La Croma blindata marrone, esce per l’ultima volta dalla Caserma Lungaro il 23 maggio del 1992, insieme ad altre 2 Croma blindate una bianca e una azzurra, per recarsi all’ereoporto palermitano di Punta Raisi – oggi intitolato a “Falcone e Borsellino” -. In aerostazione attendono l’arrivo del jet decollato da Ciampino con a bordo il magistrato, direttore degli Affari penali al ministero della Giustizia a Roma,  Giovanni Falcone e la moglie Francesca Morvillo.

Una volta sbarcarti, Falcone decide di guidare personalmente la Croma bianca e, insieme alla moglie, prende posto sul sedile anteriore mentre l’autista Giuseppe Costanza siede su quello posteriore. Le tre Croma partono alla volta di Palermo percorrendo l’autostrada A29. Sulla Croma marrone, che fa da apripista, prendono posto Vito Schifani, alla guida con accanto il capo scorta Antonio Montinaro e dietro Rocco Dicillo. A seguire la Croma bianca e poi quella azzurra, con a bordo Paolo Capuzza, Angelo Corbo e Gaspare Cervello.

croma bianca falcone
croma bianca

La velocità è di circa 130 km orari e le tre vetture impiegano pochi minuti per giungere in prossimità dello svincolo di Capaci, all’altezza della cementeria. Sono le 17.58 quando Giovanni Brusca, boss del “mandamento” di San Giuseppe Jato, posizionato sulla montagna poco più in alto dell’autostrada, aziona il telecomando che fa esplodere gli oltre 400 chili di tritolo, nascosti sotto l’asfalto,  e saltare in aria entrambe le carreggiate autostradali.

 

La Croma marrone “Quarto Savona Quindici” viene colpita in pieno dall’esplosione, i tre agenti nell’auto dilaniati e  la vettura, ridotta un ammasso di ferraglia accartocciata, sbalzata dalla sede stradale e proiettata nel giardino sottostante a ridosso di un tronco.

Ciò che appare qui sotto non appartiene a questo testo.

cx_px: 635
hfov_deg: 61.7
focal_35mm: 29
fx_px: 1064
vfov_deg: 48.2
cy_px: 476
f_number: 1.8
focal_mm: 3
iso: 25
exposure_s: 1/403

La blindata con a bordo Falcone, viene colpita nella parte anteriore. Il magistrato e la moglie vengono estratti vivi dai soccorritori ma successivamente muoiono in ospedale. Restano vivi in quattro: Giuseppe Costanza e i tre agenti della Croma azzurra.

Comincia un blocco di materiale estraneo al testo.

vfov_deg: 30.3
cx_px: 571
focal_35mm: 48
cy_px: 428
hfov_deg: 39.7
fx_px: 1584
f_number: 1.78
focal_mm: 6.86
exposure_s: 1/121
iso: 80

La scena che si presenta ai soccorritori è straziante, paragonabile a una scena di guerra. Un enorme cratere nella sede stradale, macerie dappertutto; l’autostrada non esiste più. Il mondo intero, grazie L’orrore di quelle immagini del 23 maggio 1992 rimarranno per sempre negli occhi di tutti  e anche se sono passati 25 anni, non dobbiamo mai dimenticare che la mafia semina solo morte.